Dan Zhang¹ , Xiaoming Hu¹ , Sung-Jen Wei² , Jie Liu³ , Huiming Gao¹ , Li Qian¹^,4 , Belinda Wilson¹ , Gengtao Liu⁵ and Jau-Shyong Hong¹

¹Laboratory of Pharmacology and Chemistry, National Institute of Environmental Health Sciences, National Institutes of Health, Research Triangle Park, NC 27709, USA

²Laboratory of Molecular Toxicology, National Institute of Environmental Health Sciences, National Institutes of Health, Research Triangle Park, NC 27709, USA

³Inorganic Carcinogenesis, Laboratory of Comparative Carcinogenesis, NCI at NIEHS, Research Triangle Park, North Carolina 27709, USA

⁴Comprehensive Center for Inflammatory Disorders, University of North Carolina, Chapel Hill, NC 27599, USA

⁵Department of Pharmacology, Institute of Materia Medica, Chinese Academy of Medical Sciences & Peking Union Medical College, 1 Xian Nong Tan Street, Beijing 100050, ProC

author email corresponding author email

Journal of Neuroinflammation 2008, 5:21doi:10.1186/1742-2094-5-21


Published:	28 May 2008

Abstract

Background

Inflammation plays an important role in the pathogenesis of Parkinson's disease (PD) through over-activation of microglia, which consequently causes the excessive production of proinflammatory and neurotoxic factors, and impacts surrounding neurons and eventually induces neurodegeneration. Hence, prevention of microglial over-activation has been shown to be a prime target for the development of therapeutic agents for inflammation-mediated neurodegenerative diseases.

Methods

For in vitro studies, mesencephalic neuron-glia cultures and reconstituted cultures were used to investigate the molecular mechanism by which FLZ, a squamosamide derivative, mediates anti-inflammatory and neuroprotective effects in both lipopolysaccharide-(LPS)- and 1-methyl-4-phenylpyridinium-(MPP⁺)-mediated models of PD. For in vivo studies, a 1-methyl-4-phenyl-1, 2, 3, 6-tetrahydropyridine-(MPTP-) induced PD mouse model was used.

Results

FLZ showed potent efficacy in protecting dopaminergic (DA) neurons against LPS-induced neurotoxicity, as shown in rat and mouse primary mesencephalic neuronal-glial cultures by DA uptake and tyrosine hydroxylase (TH) immunohistochemical results. The neuroprotective effect of FLZ was attributed to a reduction in LPS-induced microglial production of proinflammatory factors such as superoxide, tumor necrosis factor-α (TNF-α), nitric oxide (NO) and prostaglandin E₂(PGE₂). Mechanistic studies revealed that the anti-inflammatory properties of FLZ were mediated through inhibition of NADPH oxidase (PHOX), the key microglial superoxide-producing enzyme.
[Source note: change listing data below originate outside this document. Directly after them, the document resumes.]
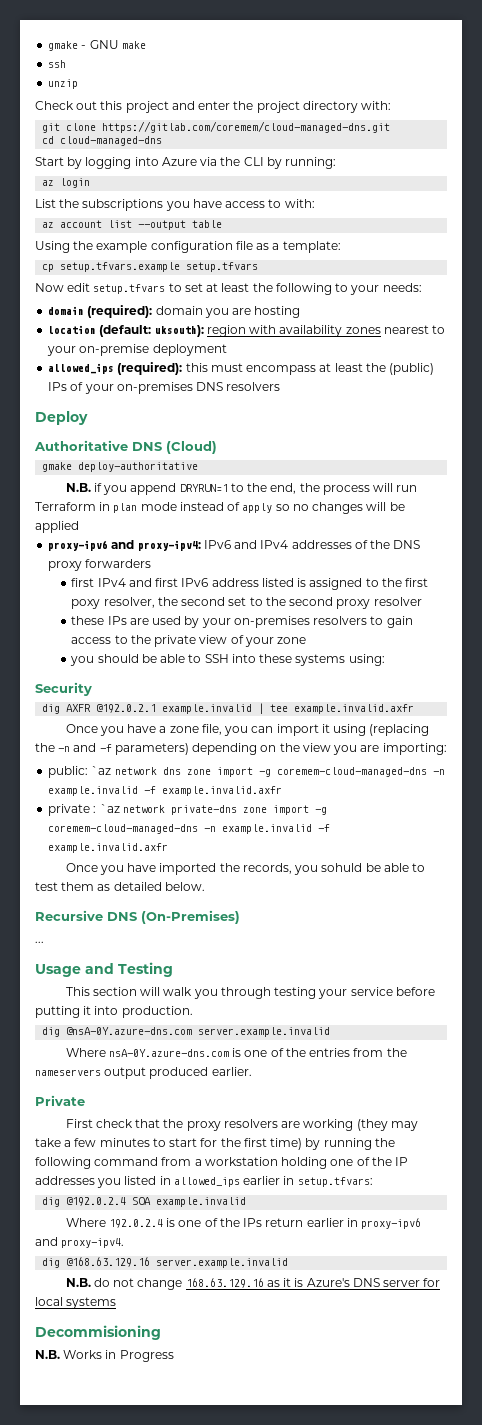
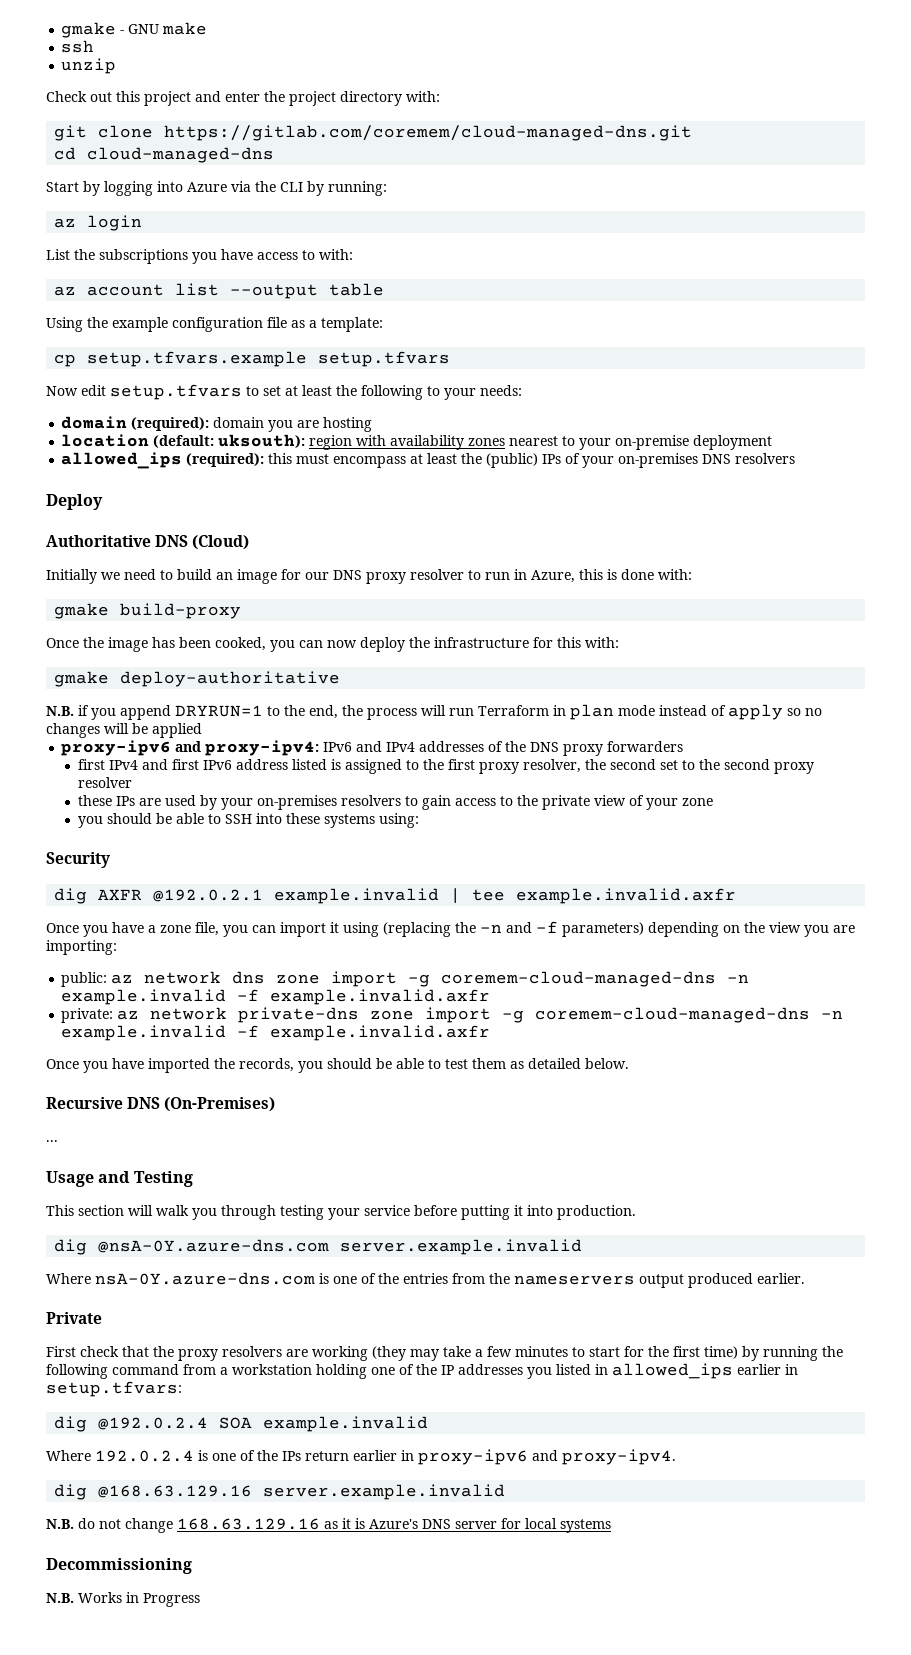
(217, 447) none -> [46,569,692,584] [54,603,242,619] [46,637,619,652] // Initially we need to build an image for our DNS proxy resolver to run in Azure, this is done with: // gmake build-proxy // Once the image has been cooked, you can now deploy the infrastructure for this with:
[71,599,101,609] poxy -> [478,762,519,774] proxy
[91,766,112,775] `az -> [111,974,134,984] az
[48,804,120,816] private : `az -> [61,1008,140,1023] private: az
[321,863,363,872] sohuld -> [327,1058,372,1069] should
[35,1325,161,1340] Decommisioning -> [46,1558,192,1574] Decommissioning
A critical role for PHOX in FLZ-elicited neuroprotection was further supported by the findings that 1) FLZ's protective effect was reduced in cultures from PHOX^-/-mice, and 2) FLZ inhibited LPS-induced translocation of the cytosolic subunit of p47^PHOXto the membrane and thus inhibited the activation of PHOX. The neuroprotective effect of FLZ demonstrated in primary neuronal-glial cultures was further substantiated by an in vivo study, which showed that FLZ significantly protected against MPTP-induced DA neuronal loss, microglial activation and behavioral changes.

Conclusion

Taken together, our results clearly demonstrate that FLZ is effective in protecting against LPS- and MPTP-induced neurotoxicity, and the mechanism of this protection appears to be due, at least in part, to inhibition of PHOX activity and to prevention of microglial activation.